*Lesetext:*
%%

Fehlerhafte Wahlbenachrichtigungen gefährden 8.000 Stimmen beim Bürgerentscheid
Marie SchulzFehlerhafte Wahlbenachrichtigungen gefährden 8.000 Stimmen beim Bürgerentscheid
Rund 8.000 Wähler haben fehlerhafte Anweisungen für ein bevorstehendes Bürgerentscheid-Verfahren erhalten. Der Fehler findet sich auf der Vorderseite des gelben Wahlbenachrichtigungsschreibens, wo fälschlicherweise die falsche Umschlagfarbe angegeben wurde. Die Behörden haben inzwischen die korrekten Schritte klargestellt, um sicherzustellen, dass alle Stimmen gezählt werden.
Das Problem betrifft eine Abweichung bei den Umschlagfarben für Briefwahlunterlagen. Auf der Vorderseite des gelben Schreibens wurden die Wähler angewiesen, einen gelben Rückumschlag zu verwenden. Die richtige Anweisung – auf der Rückseite desselben Dokuments abgedruckt – verlangt jedoch einen roten Umschlag.
Betroffen sind nur diejenigen, die ihre Wahlunterlagen bis zum 4. Februar 2026 beantragt haben. Wähler, die ihren Antrag am oder nach dem 5. Februar 2026 gestellt haben, erhielten bereits korrigierte Unterlagen. Die Behörden bestätigten, dass sich der Fehler nicht auf die Landtagswahl auswirkt, die davon unberührt bleibt.

%%

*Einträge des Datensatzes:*
%%

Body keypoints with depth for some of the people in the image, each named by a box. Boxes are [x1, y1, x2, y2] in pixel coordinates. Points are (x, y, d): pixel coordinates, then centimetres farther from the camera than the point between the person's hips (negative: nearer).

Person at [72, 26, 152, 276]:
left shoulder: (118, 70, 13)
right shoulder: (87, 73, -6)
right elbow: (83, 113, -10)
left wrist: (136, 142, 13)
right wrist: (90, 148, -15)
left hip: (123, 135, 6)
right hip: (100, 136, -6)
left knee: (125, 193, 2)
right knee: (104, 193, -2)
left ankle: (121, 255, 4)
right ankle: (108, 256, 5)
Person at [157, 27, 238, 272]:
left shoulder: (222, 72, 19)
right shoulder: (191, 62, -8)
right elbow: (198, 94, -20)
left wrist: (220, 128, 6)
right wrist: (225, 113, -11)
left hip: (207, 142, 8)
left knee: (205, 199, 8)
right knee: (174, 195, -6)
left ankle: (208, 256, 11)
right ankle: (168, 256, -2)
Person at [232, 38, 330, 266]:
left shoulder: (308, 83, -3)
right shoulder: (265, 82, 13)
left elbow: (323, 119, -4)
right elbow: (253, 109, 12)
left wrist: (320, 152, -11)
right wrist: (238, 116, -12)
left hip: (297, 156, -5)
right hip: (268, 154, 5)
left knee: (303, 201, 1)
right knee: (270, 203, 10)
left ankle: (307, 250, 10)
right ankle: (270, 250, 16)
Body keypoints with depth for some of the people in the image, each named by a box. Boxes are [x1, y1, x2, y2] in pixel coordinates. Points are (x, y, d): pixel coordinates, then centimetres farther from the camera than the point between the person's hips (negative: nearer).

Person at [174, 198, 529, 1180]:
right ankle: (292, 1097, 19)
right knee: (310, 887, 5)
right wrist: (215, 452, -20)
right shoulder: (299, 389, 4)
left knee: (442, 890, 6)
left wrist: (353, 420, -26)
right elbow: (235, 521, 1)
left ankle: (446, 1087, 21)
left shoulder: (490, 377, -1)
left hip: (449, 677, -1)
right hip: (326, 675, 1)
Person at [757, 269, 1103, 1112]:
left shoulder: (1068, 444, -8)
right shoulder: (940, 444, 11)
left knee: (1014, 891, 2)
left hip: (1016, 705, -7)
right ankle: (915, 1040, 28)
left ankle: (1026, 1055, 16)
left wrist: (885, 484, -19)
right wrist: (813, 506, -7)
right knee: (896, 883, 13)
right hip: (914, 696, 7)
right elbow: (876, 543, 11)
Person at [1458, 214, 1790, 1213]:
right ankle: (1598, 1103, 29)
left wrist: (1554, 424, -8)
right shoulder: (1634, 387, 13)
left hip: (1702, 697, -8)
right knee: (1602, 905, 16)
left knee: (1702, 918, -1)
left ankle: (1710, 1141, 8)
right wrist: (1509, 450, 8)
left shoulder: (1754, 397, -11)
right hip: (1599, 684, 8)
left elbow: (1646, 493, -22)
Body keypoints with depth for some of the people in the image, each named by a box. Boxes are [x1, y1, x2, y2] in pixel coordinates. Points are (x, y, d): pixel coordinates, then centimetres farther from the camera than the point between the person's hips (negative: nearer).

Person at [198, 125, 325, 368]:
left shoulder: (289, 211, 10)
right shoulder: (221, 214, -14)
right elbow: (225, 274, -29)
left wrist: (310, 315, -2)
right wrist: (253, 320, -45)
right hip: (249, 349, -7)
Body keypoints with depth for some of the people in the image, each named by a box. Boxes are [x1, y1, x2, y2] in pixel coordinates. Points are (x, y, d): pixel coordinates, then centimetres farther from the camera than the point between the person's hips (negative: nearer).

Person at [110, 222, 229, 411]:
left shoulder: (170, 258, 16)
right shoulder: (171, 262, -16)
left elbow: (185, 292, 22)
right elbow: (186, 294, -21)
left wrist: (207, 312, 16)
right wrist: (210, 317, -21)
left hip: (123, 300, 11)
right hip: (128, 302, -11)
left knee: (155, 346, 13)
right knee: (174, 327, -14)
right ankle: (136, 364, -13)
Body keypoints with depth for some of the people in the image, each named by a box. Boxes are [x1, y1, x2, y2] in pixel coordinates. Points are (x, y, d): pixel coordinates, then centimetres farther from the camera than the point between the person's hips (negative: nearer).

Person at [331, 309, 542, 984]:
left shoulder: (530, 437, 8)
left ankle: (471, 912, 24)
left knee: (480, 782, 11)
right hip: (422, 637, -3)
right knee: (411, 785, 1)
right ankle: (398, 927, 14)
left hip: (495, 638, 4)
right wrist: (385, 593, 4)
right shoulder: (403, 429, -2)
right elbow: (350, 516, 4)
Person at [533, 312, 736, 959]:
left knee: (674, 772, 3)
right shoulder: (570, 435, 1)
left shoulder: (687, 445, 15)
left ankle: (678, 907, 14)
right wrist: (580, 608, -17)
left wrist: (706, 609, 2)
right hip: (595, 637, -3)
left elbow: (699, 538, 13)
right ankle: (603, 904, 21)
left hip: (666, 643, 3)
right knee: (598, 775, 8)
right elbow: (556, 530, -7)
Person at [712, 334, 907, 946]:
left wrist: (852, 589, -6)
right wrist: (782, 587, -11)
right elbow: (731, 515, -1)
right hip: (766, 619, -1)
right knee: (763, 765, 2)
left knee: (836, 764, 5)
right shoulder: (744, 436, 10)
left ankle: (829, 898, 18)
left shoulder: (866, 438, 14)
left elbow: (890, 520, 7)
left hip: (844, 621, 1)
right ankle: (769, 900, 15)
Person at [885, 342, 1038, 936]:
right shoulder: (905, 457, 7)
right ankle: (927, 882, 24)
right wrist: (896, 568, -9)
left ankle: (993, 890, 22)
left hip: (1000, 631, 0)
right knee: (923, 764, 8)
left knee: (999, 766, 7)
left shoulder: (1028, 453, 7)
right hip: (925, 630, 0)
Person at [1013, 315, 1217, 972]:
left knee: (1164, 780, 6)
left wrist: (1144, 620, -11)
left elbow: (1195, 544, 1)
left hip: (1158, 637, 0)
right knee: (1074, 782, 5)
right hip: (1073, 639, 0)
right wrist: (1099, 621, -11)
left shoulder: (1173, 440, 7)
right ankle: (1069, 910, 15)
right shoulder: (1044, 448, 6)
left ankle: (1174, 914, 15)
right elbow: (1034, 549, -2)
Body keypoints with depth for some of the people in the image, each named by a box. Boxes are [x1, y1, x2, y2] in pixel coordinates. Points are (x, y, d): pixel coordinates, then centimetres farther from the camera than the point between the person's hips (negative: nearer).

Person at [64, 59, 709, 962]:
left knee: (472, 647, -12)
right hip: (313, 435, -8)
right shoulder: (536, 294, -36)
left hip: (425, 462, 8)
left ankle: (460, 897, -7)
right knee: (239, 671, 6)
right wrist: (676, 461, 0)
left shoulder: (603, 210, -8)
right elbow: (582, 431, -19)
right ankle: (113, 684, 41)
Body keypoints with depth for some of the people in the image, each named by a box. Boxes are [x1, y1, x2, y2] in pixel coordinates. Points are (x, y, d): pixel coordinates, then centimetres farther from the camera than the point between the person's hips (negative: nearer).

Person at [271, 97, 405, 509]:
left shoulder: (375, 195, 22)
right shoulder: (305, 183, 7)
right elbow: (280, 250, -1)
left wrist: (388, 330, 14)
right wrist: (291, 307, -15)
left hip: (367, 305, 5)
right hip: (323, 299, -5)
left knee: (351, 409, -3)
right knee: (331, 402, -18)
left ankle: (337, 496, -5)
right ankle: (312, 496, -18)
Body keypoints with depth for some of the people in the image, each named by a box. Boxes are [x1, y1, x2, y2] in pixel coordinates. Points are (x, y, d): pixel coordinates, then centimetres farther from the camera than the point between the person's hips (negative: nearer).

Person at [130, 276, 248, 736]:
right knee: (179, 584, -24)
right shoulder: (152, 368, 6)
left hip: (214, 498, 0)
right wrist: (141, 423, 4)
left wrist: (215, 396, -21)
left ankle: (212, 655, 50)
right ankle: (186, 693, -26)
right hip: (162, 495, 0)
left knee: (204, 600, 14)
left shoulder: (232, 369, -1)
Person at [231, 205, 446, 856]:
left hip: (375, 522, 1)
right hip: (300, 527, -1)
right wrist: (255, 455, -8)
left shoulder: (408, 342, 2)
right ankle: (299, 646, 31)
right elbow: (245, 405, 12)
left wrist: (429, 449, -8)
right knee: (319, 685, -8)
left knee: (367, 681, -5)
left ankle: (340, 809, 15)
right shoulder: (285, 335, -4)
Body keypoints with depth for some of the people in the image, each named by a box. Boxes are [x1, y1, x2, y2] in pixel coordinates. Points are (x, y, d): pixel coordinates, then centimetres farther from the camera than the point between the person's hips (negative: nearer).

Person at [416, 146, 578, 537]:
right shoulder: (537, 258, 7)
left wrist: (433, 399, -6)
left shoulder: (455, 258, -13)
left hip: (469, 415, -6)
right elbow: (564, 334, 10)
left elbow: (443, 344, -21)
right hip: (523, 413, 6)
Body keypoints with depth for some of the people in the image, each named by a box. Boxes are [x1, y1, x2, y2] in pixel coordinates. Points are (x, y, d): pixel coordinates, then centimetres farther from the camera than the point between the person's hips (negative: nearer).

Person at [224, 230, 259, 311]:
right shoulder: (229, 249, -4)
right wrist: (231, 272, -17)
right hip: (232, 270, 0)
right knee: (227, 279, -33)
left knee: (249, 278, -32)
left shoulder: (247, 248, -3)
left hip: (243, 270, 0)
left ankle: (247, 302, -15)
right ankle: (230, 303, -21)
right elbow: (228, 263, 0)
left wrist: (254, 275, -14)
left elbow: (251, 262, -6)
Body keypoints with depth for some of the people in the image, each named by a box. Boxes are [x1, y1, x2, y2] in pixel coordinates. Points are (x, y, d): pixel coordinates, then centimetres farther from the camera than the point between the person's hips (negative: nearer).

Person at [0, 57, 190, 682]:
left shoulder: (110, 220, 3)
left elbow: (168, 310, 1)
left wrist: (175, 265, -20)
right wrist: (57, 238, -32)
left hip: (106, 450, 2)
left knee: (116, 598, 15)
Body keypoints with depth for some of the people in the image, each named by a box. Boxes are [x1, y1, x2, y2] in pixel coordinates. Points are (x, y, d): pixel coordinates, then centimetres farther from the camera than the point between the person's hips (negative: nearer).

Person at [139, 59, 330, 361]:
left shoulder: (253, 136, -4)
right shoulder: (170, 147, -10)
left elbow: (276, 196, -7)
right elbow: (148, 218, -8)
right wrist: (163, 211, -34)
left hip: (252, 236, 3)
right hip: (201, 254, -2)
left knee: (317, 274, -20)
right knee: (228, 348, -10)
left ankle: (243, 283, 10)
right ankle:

%%

*Aufgabenstellung:*
Beantworten Sie anhand des Textes über die fehlerhaften Wahlbenachrichtigungen die folgenden Fragen.
(a) Wie viele Wähler haben fehlerhafte Anweisungen erhalten?
(b) Welche Farbe muss der Rückumschlag laut der richtigen Anweisung haben?
(c) Welche Wahl ist von dem Fehler nicht betroffen?

*Lösung:*
(a) Rund 8.000 Wähler.
(b) Rot.
(c) Die Landtagswahl.